EXERCISE INSTRUCTIONS: What you return should match the data below exactly, line for line.

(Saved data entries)

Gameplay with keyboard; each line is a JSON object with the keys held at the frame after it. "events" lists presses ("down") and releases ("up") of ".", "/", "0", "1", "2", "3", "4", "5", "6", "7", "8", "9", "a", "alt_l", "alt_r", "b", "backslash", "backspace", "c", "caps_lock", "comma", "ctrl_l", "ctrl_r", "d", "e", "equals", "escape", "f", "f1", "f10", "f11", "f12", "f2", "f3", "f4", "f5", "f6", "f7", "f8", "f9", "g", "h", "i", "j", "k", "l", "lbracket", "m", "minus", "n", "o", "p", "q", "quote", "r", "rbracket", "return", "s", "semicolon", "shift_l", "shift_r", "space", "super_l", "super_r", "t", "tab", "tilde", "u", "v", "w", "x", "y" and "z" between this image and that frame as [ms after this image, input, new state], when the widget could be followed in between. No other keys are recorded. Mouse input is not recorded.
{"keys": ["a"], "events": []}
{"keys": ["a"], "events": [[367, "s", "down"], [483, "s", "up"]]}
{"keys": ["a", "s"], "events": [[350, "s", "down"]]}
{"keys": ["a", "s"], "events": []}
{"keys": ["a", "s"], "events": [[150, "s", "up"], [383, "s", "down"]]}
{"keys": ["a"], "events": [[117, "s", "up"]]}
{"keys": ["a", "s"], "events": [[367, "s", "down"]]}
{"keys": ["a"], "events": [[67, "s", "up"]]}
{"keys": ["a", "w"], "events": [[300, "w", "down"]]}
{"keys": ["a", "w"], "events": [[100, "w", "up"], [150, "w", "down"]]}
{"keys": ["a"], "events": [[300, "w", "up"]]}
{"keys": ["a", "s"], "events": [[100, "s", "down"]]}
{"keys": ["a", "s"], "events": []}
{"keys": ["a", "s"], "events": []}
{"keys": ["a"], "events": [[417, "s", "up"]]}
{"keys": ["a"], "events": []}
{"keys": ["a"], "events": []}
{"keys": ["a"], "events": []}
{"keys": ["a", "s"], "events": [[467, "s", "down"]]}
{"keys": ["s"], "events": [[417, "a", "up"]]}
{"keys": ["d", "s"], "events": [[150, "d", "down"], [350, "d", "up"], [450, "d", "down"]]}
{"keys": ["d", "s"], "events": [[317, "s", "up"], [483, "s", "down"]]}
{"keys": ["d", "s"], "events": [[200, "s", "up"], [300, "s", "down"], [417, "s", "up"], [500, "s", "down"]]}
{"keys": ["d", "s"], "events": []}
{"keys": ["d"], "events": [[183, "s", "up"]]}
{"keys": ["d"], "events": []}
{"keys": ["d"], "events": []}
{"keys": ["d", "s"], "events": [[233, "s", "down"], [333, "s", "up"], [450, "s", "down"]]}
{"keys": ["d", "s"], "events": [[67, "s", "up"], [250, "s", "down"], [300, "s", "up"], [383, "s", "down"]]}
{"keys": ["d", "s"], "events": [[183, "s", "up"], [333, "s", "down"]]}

COMPLETED EXERCISE:
Gameplay with keyboard; each line is a JSON object with the keys held at the frame after it. "events" lists presses ("down") and releases ("up") of ".", "/", "0", "1", "2", "3", "4", "5", "6", "7", "8", "9", "a", "alt_l", "alt_r", "b", "backslash", "backspace", "c", "caps_lock", "comma", "ctrl_l", "ctrl_r", "d", "e", "equals", "escape", "f", "f1", "f10", "f11", "f12", "f2", "f3", "f4", "f5", "f6", "f7", "f8", "f9", "g", "h", "i", "j", "k", "l", "lbracket", "m", "minus", "n", "o", "p", "q", "quote", "r", "rbracket", "return", "s", "semicolon", "shift_l", "shift_r", "space", "super_l", "super_r", "t", "tab", "tilde", "u", "v", "w", "x", "y" and "z" between this image and that frame as [ms after this image, input, new state], when the widget could be followed in between. No other keys are recorded. Mouse input is not recorded.
{"keys": ["a"], "events": []}
{"keys": ["a"], "events": [[367, "s", "down"], [483, "s", "up"]]}
{"keys": ["a", "s"], "events": [[350, "s", "down"]]}
{"keys": ["a", "s"], "events": []}
{"keys": ["a", "s"], "events": [[150, "s", "up"], [383, "s", "down"]]}
{"keys": ["a"], "events": [[117, "s", "up"]]}
{"keys": ["a", "s"], "events": [[367, "s", "down"]]}
{"keys": ["a"], "events": [[67, "s", "up"]]}
{"keys": ["a", "w"], "events": [[300, "w", "down"]]}
{"keys": ["a", "w"], "events": [[100, "w", "up"], [150, "w", "down"]]}
{"keys": ["a"], "events": [[300, "w", "up"]]}
{"keys": ["a", "s"], "events": [[100, "s", "down"]]}
{"keys": ["a", "s"], "events": []}
{"keys": ["a", "s"], "events": []}
{"keys": ["a"], "events": [[417, "s", "up"]]}
{"keys": ["a"], "events": []}
{"keys": ["a"], "events": []}
{"keys": ["a"], "events": []}
{"keys": ["a", "s"], "events": [[467, "s", "down"]]}
{"keys": ["s"], "events": [[417, "a", "up"]]}
{"keys": ["d", "s"], "events": [[150, "d", "down"], [350, "d", "up"], [450, "d", "down"]]}
{"keys": ["d", "s"], "events": [[317, "s", "up"], [483, "s", "down"]]}
{"keys": ["d", "s"], "events": [[200, "s", "up"], [300, "s", "down"], [417, "s", "up"], [500, "s", "down"]]}
{"keys": ["d", "s"], "events": []}
{"keys": ["d"], "events": [[183, "s", "up"]]}
{"keys": ["d"], "events": []}
{"keys": ["d"], "events": []}
{"keys": ["d", "s"], "events": [[233, "s", "down"], [333, "s", "up"], [450, "s", "down"]]}
{"keys": ["d", "s"], "events": [[67, "s", "up"], [250, "s", "down"], [300, "s", "up"], [383, "s", "down"]]}
{"keys": ["d", "s"], "events": [[183, "s", "up"], [333, "s", "down"]]}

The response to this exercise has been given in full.